How BYOD Can Affect Your Business
Something that gets asked from us quite a lot is about devices and if they should be provided by the company we are speaking with or the employees of that company in a BYOD (bring your own device) program. Whilst the latter option helps save capital expenditure initially, this can be more costly and burdensome in the long run.
In this article, we like to share with you some of the top risks you will face with a BYOD model, in case you are on the fence about a potential decision of buying new devices for your office or staff providing their own.
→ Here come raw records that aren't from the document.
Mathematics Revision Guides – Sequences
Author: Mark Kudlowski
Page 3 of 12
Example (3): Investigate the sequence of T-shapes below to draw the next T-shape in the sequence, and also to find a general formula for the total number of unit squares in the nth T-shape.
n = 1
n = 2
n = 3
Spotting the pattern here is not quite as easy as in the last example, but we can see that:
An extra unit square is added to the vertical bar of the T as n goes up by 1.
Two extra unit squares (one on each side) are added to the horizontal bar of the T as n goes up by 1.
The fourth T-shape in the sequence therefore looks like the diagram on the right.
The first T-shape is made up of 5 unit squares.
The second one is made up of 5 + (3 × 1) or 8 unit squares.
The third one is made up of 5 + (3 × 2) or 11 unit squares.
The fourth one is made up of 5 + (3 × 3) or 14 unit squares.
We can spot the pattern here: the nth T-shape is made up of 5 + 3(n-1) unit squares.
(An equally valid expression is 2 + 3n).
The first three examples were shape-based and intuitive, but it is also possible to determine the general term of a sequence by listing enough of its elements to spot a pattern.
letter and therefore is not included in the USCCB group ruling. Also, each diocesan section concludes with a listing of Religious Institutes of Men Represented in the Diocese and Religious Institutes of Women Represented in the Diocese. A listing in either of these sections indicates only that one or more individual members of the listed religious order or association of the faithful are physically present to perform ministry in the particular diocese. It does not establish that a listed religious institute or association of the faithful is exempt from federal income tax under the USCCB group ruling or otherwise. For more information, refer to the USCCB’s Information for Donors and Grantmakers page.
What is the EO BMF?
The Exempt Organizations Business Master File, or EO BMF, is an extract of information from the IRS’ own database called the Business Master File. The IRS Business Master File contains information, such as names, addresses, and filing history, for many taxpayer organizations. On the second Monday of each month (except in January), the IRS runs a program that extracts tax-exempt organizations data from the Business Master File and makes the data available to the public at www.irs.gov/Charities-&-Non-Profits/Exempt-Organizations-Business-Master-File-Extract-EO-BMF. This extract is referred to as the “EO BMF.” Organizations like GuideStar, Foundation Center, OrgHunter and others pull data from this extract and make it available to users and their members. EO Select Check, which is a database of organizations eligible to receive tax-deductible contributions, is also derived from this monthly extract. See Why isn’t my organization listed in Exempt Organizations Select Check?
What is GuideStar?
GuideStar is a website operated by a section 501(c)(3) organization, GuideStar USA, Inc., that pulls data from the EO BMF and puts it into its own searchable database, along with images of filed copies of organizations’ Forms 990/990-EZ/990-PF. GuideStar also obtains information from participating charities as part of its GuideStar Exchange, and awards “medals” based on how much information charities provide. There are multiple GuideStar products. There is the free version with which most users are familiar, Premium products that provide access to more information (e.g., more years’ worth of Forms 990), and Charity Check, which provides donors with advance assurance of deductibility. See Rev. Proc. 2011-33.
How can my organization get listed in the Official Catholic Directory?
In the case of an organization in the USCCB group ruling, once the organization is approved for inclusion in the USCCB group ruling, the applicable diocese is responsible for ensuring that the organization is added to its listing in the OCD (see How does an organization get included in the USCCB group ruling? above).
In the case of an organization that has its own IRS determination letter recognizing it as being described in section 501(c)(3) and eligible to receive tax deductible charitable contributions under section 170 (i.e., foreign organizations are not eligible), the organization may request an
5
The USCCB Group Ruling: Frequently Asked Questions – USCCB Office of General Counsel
Data vulnerability and theft
Let me run you through a scenario;
Casey is accessing company data on her phone. She needs information from a SharePoint folder to write down and create reports with, she screenshots all the data she needs, and it syncs to her iCloud account. It builds up over time as she does more and more reports. As she “doesn’t know much about computers and stuff”, she has a very relaxed security stance on her accounts. Someone malicious has now taken control of her iCloud account and has access to all the sensitive company information she was screenshotting.
The worst thing about that scenario is that it has happened countless times and is actually how many breaches occur in the first place. It also is a risk that many business people adopting BYOD don’t know.
Misplaced or stolen devices
With an incorrectly managed personal device, the person using it could have “1234” as a password or, worse yet, no password (which we have seen on many personal devices). People with the most relaxed attitude to passwords usually have the same attitude to the rest of their security. Passwords or essential information about the company could be on there, and if the device ends up being lost, some of that data could be leaked to the wrong person. With a company-managed device, policies can be enforced that locks the screen in time, ensure a particular strength of the password is available, and location tracking can’t be turned off. On top of that, if a device owned by a company has gone missing, with a click of a button, that device can be wiped and become useless.
Supply chain attack
The back door into your organisation could be through the personal device of one of your employees. As BYOD has little control over personal application choices, the device’s owner could download a malware application or a data harvesting tool. From there, the chain starts, which could lead to your business being crypto extorted or having data deleted from your environment. What is worse is that when someone gets access to your organisation, there could be a massive dwell point (the point of infiltration to the end of detection) that creates a chance for a spear phishing attack or other cyber events.
The choice is yours to have company-controlled devices or go with BYOD. Before making your choice, however, knowing some of the most significant risks associated with each option is always good.